Impact on Fintech Innovation and Small Crypto Businesses
In a similar vein, JPMorgan recently announced its intent to charge fintech companies fees for accessing account data through intermediaries such as Plaid and MX. This new fee structure would require these platforms to pay significant tolls anytime customers transfer funds from JPMorgan accounts to digital asset platforms like Coinbase or Kraken.
These fees have raised alarms in the fintech sector, with many industry insiders predicting severe consequences. Smaller fintech startups and digital asset firms, which often operate with tight margins, could be disproportionately affected by the costs, making it unsustainable to integrate JPMorgan-backed services. Some experts have voiced concerns that these fees could even surpass the cumulative profits earned by small startups over multiple years. This financial strain might force certain firms out of the market, particularly those relying on JPMorgan account access for customer transactions.
Kraken's co-CEO, Arjun Sethi, echoed these concerns in his own criticism of JPMorgan’s stance, accusing the bank of exploiting customer data for profit. "When customer data turns into a revenue stream, the natural instinct is to monopolize, fragment, and extract value from it," Sethi warned.
Jamie Dimon’s Approach to Fintech: Combative and Competitive
JPMorgan Chase CEO Jamie Dimon historically has taken an aggressive stance against fintech innovation, and his views are consistent today. Back in 2021, during an analyst call, Dimon underscored competitive tensions with fintech firms like Plaid by remarking, "Traditional banks should be very scared of fintech players." In his annual shareholder letter, he described the situation as a "war" against third-party data aggregators, emphasizing the need for banks to maintain ultimate control over customers' financial data.
Dimon's comments underline an effort by JPMorgan to safeguard traditional banking models, even as the broader financial ecosystem increasingly shifts toward decentralization and open banking solutions.
Strategic Stifling or Customer Protection?
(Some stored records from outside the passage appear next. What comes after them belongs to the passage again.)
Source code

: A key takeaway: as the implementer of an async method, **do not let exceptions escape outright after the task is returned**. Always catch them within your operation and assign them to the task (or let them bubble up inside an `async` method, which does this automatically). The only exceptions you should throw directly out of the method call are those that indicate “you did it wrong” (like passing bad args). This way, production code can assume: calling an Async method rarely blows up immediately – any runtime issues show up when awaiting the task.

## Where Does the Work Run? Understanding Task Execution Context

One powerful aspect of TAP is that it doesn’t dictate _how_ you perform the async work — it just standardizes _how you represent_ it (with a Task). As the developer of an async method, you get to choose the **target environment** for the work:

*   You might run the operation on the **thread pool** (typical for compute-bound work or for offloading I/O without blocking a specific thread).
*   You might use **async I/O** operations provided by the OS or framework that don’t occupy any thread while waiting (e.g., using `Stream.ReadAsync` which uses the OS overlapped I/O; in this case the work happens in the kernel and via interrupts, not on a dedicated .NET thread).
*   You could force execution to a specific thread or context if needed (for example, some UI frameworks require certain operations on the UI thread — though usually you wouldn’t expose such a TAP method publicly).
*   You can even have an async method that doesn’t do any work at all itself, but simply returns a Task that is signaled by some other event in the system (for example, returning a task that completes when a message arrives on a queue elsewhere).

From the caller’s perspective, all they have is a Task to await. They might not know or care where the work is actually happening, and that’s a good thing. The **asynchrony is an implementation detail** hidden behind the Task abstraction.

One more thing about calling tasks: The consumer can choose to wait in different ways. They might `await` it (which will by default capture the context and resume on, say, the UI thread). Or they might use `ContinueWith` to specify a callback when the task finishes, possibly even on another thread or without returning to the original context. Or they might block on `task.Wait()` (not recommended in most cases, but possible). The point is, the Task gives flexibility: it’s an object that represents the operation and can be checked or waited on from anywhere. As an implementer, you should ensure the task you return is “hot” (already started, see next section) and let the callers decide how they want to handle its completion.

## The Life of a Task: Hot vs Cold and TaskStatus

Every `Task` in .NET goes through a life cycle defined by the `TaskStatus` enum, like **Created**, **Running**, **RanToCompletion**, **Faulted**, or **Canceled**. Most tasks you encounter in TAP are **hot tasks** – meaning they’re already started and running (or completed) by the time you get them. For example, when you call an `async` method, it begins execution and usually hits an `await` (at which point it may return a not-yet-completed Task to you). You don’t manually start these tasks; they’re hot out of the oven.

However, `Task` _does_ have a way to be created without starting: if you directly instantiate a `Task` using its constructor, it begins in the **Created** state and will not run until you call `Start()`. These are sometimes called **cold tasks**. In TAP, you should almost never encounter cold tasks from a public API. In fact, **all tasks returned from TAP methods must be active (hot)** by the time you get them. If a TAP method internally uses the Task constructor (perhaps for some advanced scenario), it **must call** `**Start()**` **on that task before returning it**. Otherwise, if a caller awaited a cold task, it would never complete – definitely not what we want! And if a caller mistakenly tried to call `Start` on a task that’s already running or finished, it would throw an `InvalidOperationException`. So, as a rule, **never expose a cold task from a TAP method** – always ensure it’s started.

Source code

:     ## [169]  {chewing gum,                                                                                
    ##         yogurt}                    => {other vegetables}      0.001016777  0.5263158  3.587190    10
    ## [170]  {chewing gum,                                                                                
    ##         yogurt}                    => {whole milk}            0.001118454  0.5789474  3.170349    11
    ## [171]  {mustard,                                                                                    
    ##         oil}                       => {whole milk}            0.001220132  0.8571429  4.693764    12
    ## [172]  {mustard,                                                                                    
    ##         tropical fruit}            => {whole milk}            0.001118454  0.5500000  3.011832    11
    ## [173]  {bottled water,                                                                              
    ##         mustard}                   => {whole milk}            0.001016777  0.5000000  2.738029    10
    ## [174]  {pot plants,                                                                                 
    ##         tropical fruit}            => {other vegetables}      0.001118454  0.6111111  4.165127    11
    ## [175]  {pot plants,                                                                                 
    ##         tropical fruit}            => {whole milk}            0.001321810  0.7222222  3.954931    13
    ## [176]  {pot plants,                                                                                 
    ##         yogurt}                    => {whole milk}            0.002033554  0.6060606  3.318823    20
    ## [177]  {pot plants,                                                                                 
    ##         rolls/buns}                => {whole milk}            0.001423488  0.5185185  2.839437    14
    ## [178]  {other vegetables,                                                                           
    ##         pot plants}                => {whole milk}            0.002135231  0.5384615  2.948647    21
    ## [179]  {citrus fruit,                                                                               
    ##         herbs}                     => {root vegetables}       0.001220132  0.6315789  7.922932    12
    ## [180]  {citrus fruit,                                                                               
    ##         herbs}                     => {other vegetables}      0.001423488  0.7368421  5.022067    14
Diverging Views on JPMorgan’s Motives
Detractors argue that JPMorgan’s restrictive measures are less about safeguarding consumer interest and more about leveraging its massive market power to limit competition in both the digital asset and fintech sectors. Bernstein analyst Harshita Rawat highlighted that JPMorgan oversees approximately 20 million individual accounts. This vast customer base could face hurdles while trying to use fintech apps integrated with cryptocurrency exchanges due to the bank’s policies.
While some platforms—such as Venmo and Block (formerly Square)—may have brokered deals with JPMorgan to avoid the brunt of these new fees, smaller fintech players are already grappling with financial pressures. Many critics believe these measures signal JPMorgan’s broader strategy to restrict access to personal financial data, making it harder for users to engage with digital assets and elevate innovation in decentralized finance.
Conclusion: A Critical Crossroads for Open Banking and Digital Finance
The allegations by Tyler Winklevoss highlight a growing conflict between traditional banking institutions and emerging digital finance ecosystems. JPMorgan’s alleged strategies not only raise concerns about competition in the fintech sector but also pose a potential setback for open banking principles that prioritize user accessibility and transparency. As legal battles and regulatory conflicts heat up, the broader implications for digital finance, fintech startups, and consumer choice remain key areas to watch in the unfolding narrative of the industry’s evolution.